A block of mass $1$ kg is placed at the point A of rough track shown in figure. If slightly pushed towards right, it stops at B of track. Calculate work done by frictional force on the block during the transit from A to B.
I approached it by using conservation of energy.
Suppose there is no friction on the track. Then if the block is pushed from point A ,then it will not stop at point B but will have some velocity there say $Vb$. Now we can say easily that by conservation of energy,
Initial P.E $+$ Initial K.E $=$ Final P.E $+$ Final K.E
Inital P.E $=$ mgH
Final P.E $=$ mgh
Final K.E $=\frac{1}{2}×$ m$Vb^2$.
Where H is inital height of point A and h is finally height of point B. So we get
mgH$=$ mgh$+\frac{1}{2}×$ m.$Vb^2$
But coming back to our problem, friction is present and this makes the block to stop at B. That means Final K.E$=0$. This means there is loss of $\frac{1}{2}×$ m.$Vb^2$ amount of energy. But I know that
Initial Total Energy $=$ Final Total Energy
So loss in the energy must have been converted to some other form. This another form might be heat energy produced by friction, which will be equall to work done by frictional force say $Wf$. So we should add this energy in the side of Final Total Energy. So our last equation would be
mgH$=$ mgh $+$ $Wf$
So $Wf=$ mg$($ H $-$ h $) $.
Subsituting all values $Wf=(1)(9.8)(1-0.8)= 1.96 J$. But the answer was $-1.96 J$. Please tell me my mistake. I am very confused to solve questions regarding work done involving friction & external forces. If you can explain me any another simple way it would be very helpful to me.

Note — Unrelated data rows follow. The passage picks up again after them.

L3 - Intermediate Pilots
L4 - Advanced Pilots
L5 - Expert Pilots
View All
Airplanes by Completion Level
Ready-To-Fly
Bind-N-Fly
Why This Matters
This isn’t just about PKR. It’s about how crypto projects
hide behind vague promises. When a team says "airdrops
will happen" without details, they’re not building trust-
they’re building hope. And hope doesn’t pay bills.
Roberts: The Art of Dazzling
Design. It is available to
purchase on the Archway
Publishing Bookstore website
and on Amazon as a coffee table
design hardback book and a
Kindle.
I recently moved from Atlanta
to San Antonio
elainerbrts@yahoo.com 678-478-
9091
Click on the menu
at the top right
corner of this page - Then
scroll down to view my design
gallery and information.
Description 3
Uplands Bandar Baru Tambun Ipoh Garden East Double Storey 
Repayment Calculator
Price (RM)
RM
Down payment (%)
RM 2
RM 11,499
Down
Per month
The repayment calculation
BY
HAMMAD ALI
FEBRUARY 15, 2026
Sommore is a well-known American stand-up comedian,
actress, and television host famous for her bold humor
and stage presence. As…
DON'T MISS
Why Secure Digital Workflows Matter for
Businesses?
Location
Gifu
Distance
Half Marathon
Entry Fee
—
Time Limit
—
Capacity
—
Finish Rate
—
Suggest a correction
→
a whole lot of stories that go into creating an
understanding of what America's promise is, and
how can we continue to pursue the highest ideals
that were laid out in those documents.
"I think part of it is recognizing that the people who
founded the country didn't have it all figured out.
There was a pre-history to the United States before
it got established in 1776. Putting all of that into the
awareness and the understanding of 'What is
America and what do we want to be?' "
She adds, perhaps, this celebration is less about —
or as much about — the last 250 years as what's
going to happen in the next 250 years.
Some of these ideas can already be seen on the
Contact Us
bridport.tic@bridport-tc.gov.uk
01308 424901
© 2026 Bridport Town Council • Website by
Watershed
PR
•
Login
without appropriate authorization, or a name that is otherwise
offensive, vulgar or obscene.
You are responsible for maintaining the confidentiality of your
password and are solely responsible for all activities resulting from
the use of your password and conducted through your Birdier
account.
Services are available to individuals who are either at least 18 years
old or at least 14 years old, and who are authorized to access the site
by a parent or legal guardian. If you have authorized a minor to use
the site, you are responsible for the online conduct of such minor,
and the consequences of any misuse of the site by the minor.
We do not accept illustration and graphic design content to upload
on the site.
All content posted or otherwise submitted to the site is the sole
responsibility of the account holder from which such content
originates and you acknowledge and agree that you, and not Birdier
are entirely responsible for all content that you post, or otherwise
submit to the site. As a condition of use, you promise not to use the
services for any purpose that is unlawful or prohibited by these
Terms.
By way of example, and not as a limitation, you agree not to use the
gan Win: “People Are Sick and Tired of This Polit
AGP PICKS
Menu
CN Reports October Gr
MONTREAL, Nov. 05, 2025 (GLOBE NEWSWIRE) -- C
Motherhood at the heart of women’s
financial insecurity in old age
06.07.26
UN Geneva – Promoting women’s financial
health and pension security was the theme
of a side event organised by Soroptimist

You might say that displacement & frictional force are opposite to each other and hence $Wf$ should have been taken as negative but solving for the below question in a similar way gave me right answer
If I again use Initial Total Energy $=$ Final Total Energy.
Where Initial P.E of mass $1$ kg is $mghi$ and it's Final P.E is $mghf$ and Final K.E of $1$ kg block is $\frac{1}{2}× m.Vf1^2$ and Final K.E of $4$ kg block is $\frac{1}{2}× m.Vf4^2$. And adding similarly $Wf$ on Final Total Energy side, gives me equation:
$mghi=mghf + \frac{1}{2}× m.Vf1^2 + \frac{1}{2}× mVf4^2 + Wf$
$mg×(hi-hf)=\frac{1}{2}× mVf1^2 + \frac{1}{2}× mVf4^2 + Wf$.
Where $(hi-hf)=1$. Subsituting all values gives me right answer.Here also friction is opposite to displacement of $4$ kg block but taking $Wf$ positive gives right answer. Why?
Best Answer
Consider this: you start out with a certain mechanical energy, $E_i$. As you move along, work ($W_x$) is done on the system, changing the mechanical energy of the system. At the end, the energy of the system is $E_f.$
Because energy is conserved, and we've restricted ourselves to mechanical interactions, the final energy must be the initial plus the work: $$E_f = E_i + W_x.$$ $$W_x = E_f - E_i = mgh-mgH$$
Your mistake is you added work to the final mechanical energy rather than the initial mechanical energy.